__What is being asked__: Copy out lines with the word "mode" from the material that follows.

__The data__:
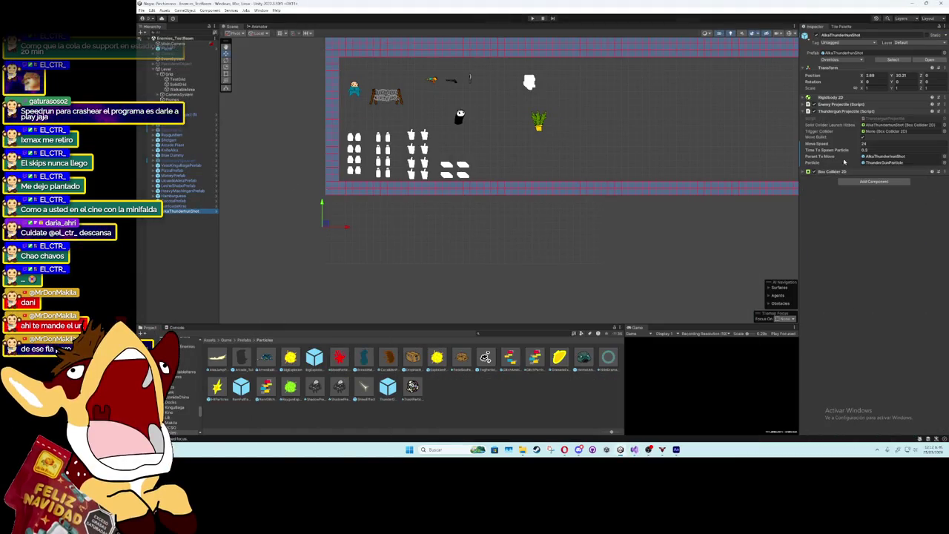
- Set Time To Spawn Particle to 0.03 and test the denser ring trail in play mode
left_click(865, 150)
type("0.0")
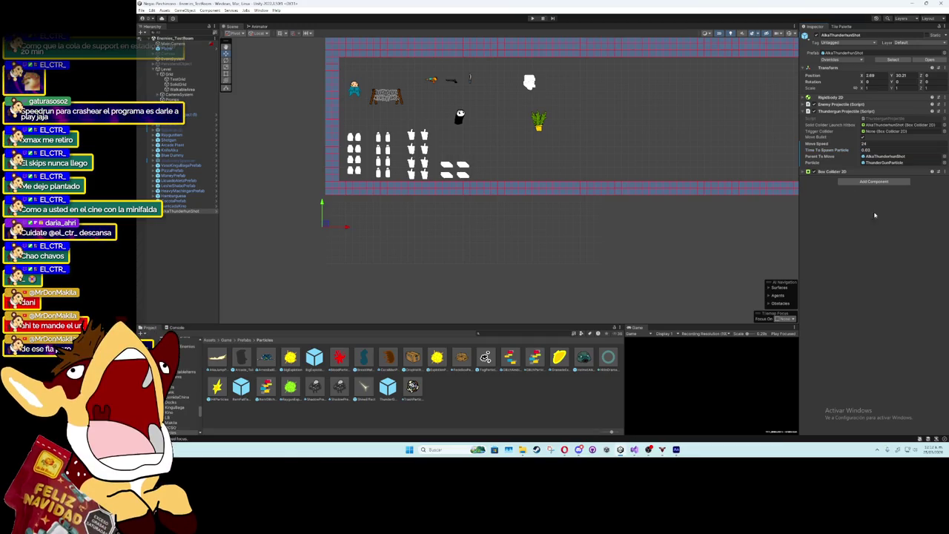
type("3")
key("Return")
left_click(531, 17)
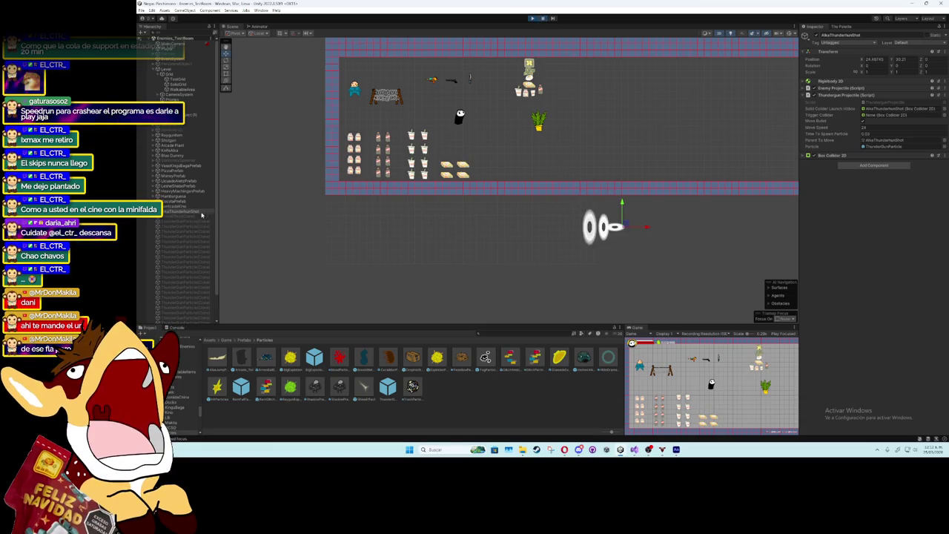
key("ctrl+p")
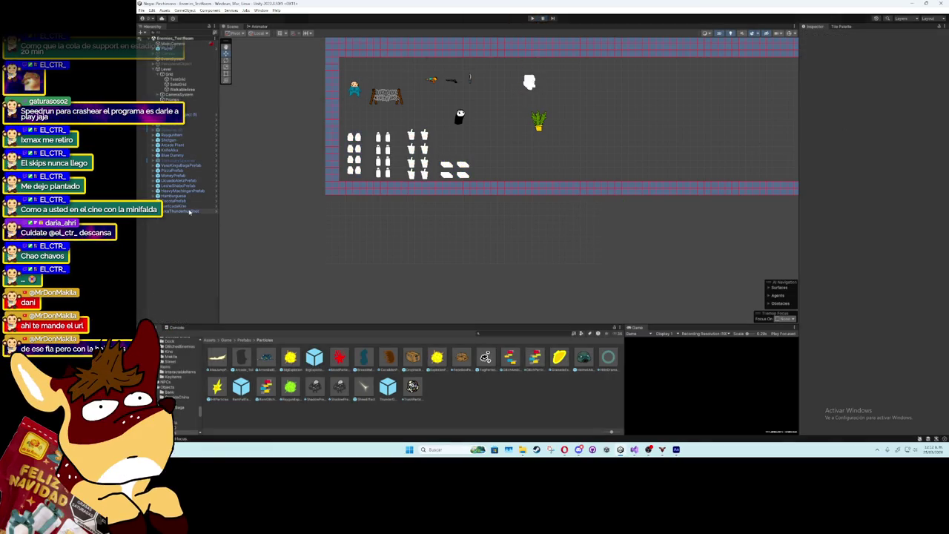
- Set the projectile's Move Speed to 10, then run play mode and pause it
left_click(189, 211)
left_click(873, 146)
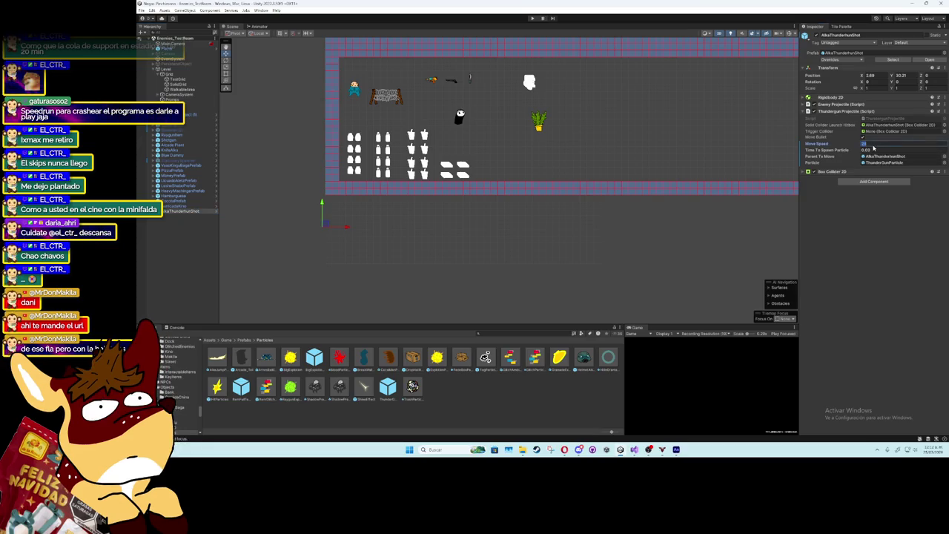
type("10")
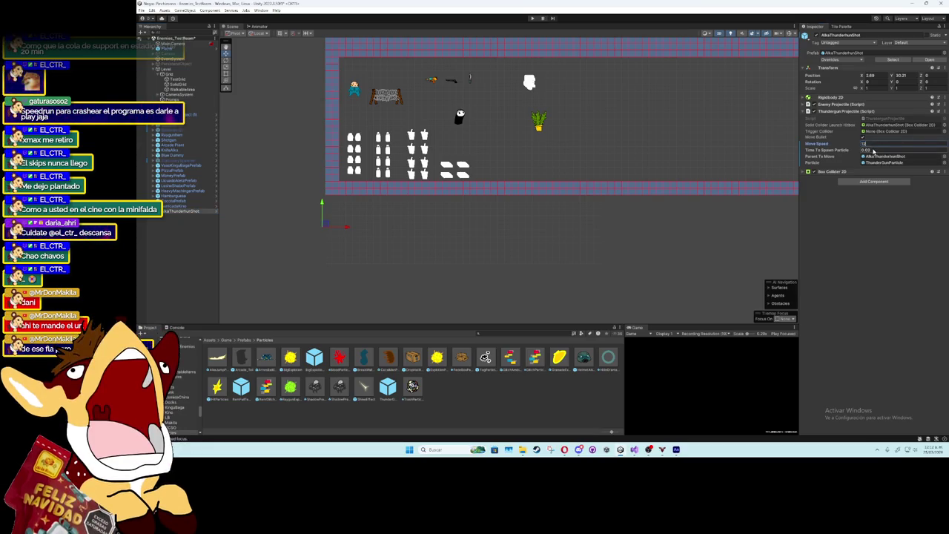
key("Return")
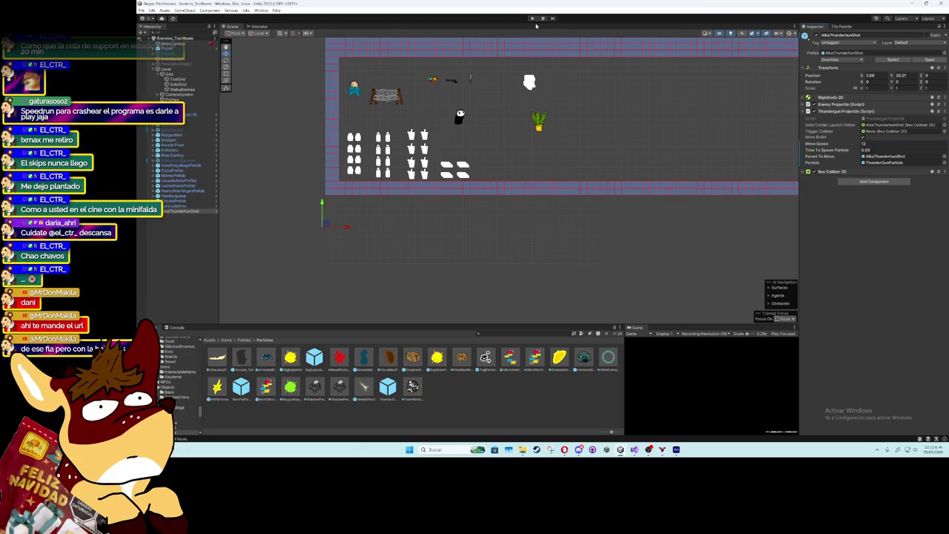
left_click(532, 18)
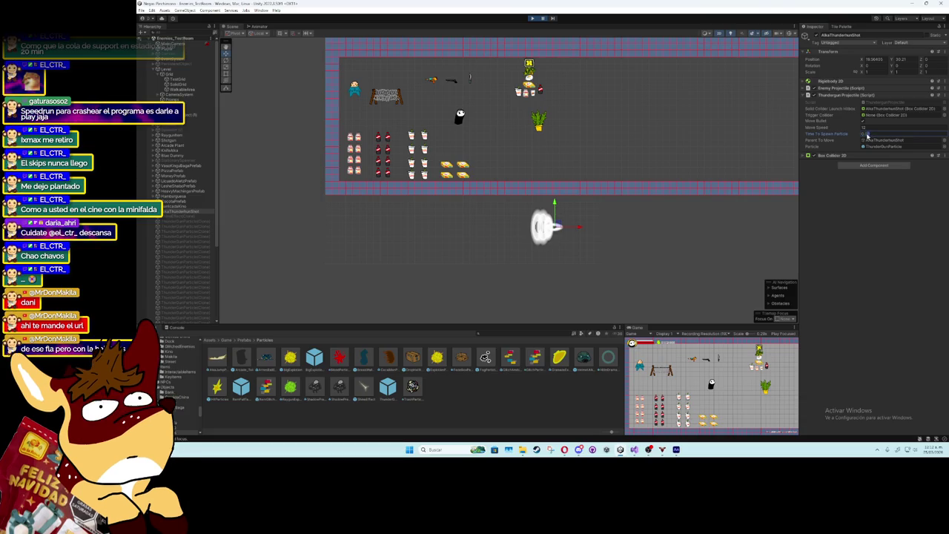
left_click(543, 18)
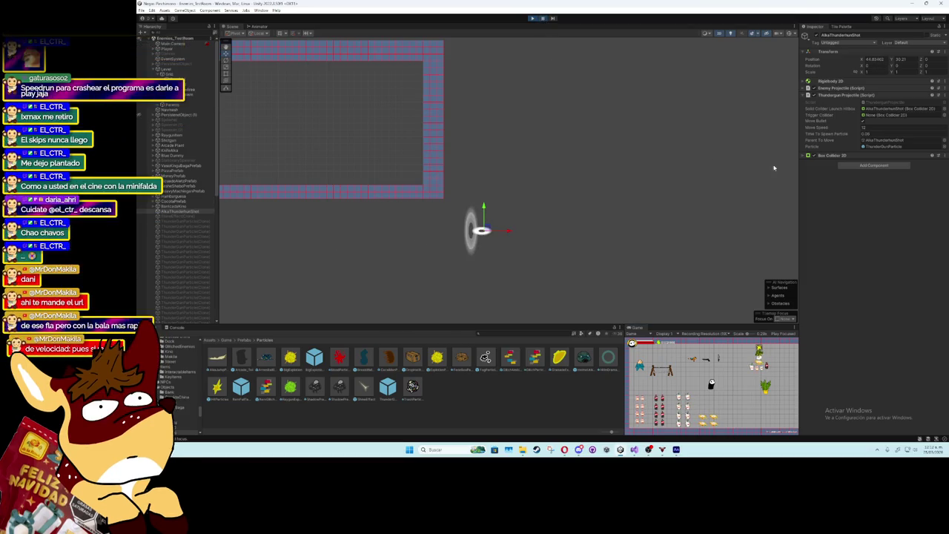
left_click(873, 135)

__Response area__:
- Set Time To Spawn Particle to 0.03 and test the denser ring trail in play mode
- Set the projectile's Move Speed to 10, then run play mode and pause it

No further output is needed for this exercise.